Ninamu resort is the newest resort in Tikehau. The resort is the only establishment on the island and consists of just 6 bungalows, a common area, bar, restaurant,kitchen, boutique, and equipment room. Ninamu is the place to go if you really want to disconnect from everything. There are no roads, cars...other people- just the staff who are WONDERFUL! Ninamu will be your home away from home.
There is no denying the beauty of Moorea and the magic of the island. If you stay in an overwater bungalow, each and every morning, afternoon, and night, you should jump from your private deck into the clear waters of the South Pacific. Grab your snorkel gear, or borrow some from the resort, and snorkel off your deck. The sea life you will see may both startle you and leave you in awe. You will undoubtedly never get enough of these wonders.

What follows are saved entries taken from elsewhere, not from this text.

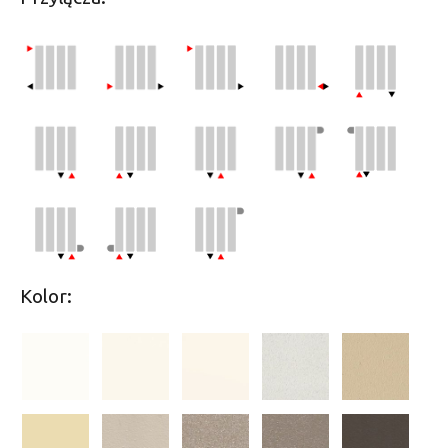
Kolor:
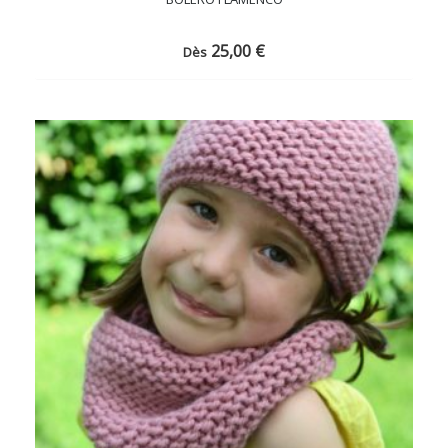
25,00
€
Dès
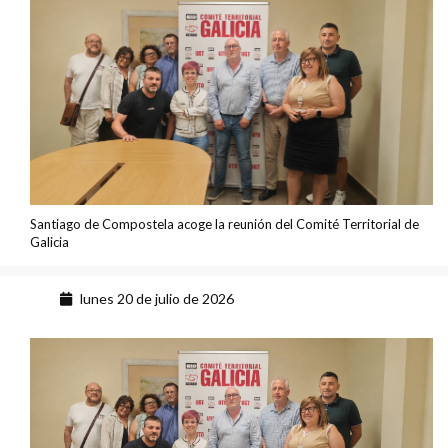
Santiago de Compostela acoge la reunión del Comité Territorial de
Galicia
lunes 20 de julio de 2026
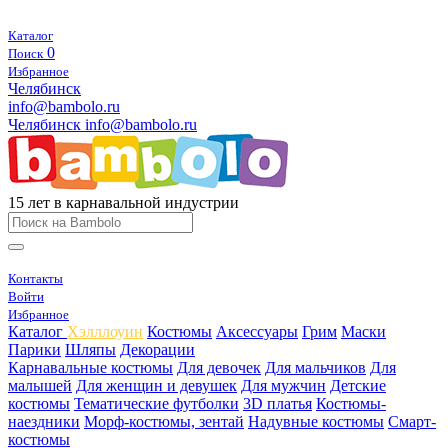
Каталог
0
Поиск
Избранное
Челябинск
info@bambolo.ru
Челябинск
info@bambolo.ru
15 лет в карнавальной индустрии
Контакты
Войти
Избранное
Каталог
Хэлллоуин
Костюмы
Аксессуары
Грим
Маски
Парики
Шляпы
Декорации
Карнавальные костюмы
Для девочек
Для мальчиков
Для
малышей
Для женщин и девушек
Для мужчин
Детские
костюмы
Тематические футболки
3D платья
Костюмы-
наездники
Морф-костюмы, зентай
Надувные костюмы
Смарт-
костюмы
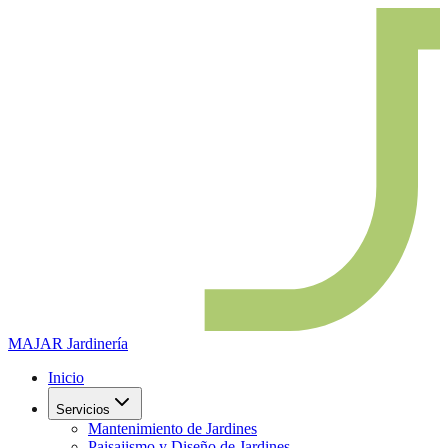
MAJAR
Jardinería
Inicio
Servicios
Mantenimiento de Jardines
Paisajismo y Diseño de Jardines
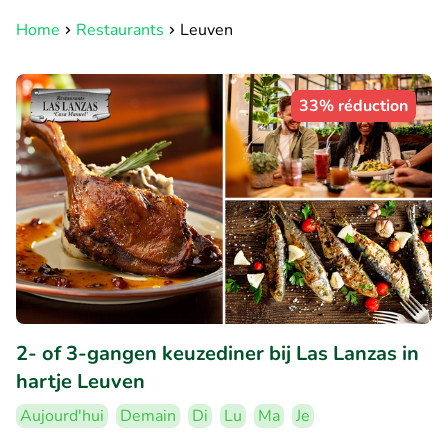
Home
Restaurants
Leuven
33% réduction
2- of 3-gangen keuzediner bij Las Lanzas in
hartje Leuven
Aujourd'hui
Demain
Di
Lu
Ma
Je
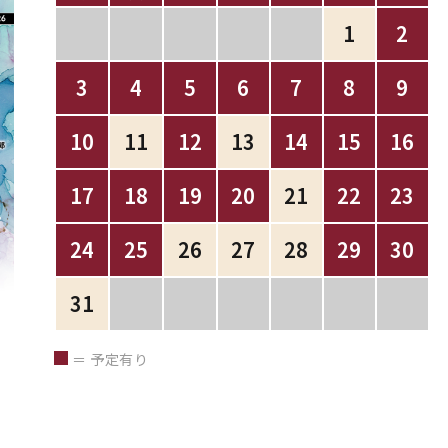
1
2
3
4
5
6
7
8
9
10
11
12
13
14
15
16
17
18
19
20
21
22
23
24
25
26
27
28
29
30
31
＝ 予定有り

What Tahiti’s capitol city lacks in style it makes up for at its sprawling town center market, open every day. Fresh flowers, exotic fruits, anything you can imagine made from coconut oil, plenty of tropical shirts and skirts and jewelry made from palm leaves and pearls, all under one giant, steel roof. To eat, there's the fish-of-the-day like fresh Mahi Mahi on ice, and coconut milk sucked straight out of the nut with straws. And, a tip: insiders know the best prices on black pearls.
Tahaa is where more than 80% of French Polynesia's famous vanilla comes from, so visiting a plantation is a worthwhile experience. Vallee de la Vanille is an organic vanilla plantation (one of the few) on Tahaa that offers free tours so visitors can learn about the cultivation, drying and production of the vanilla -- as well as sample of the fresh fruits from the grounds (Tahaa is extremely lush and great for growing tropical fruits). Don't leave without purchasing something from their shop, which has an array of vanilla-infused products like coffee beans, shampoo, lotion, volcano rocks, sea salt, cooking oil, rum and more.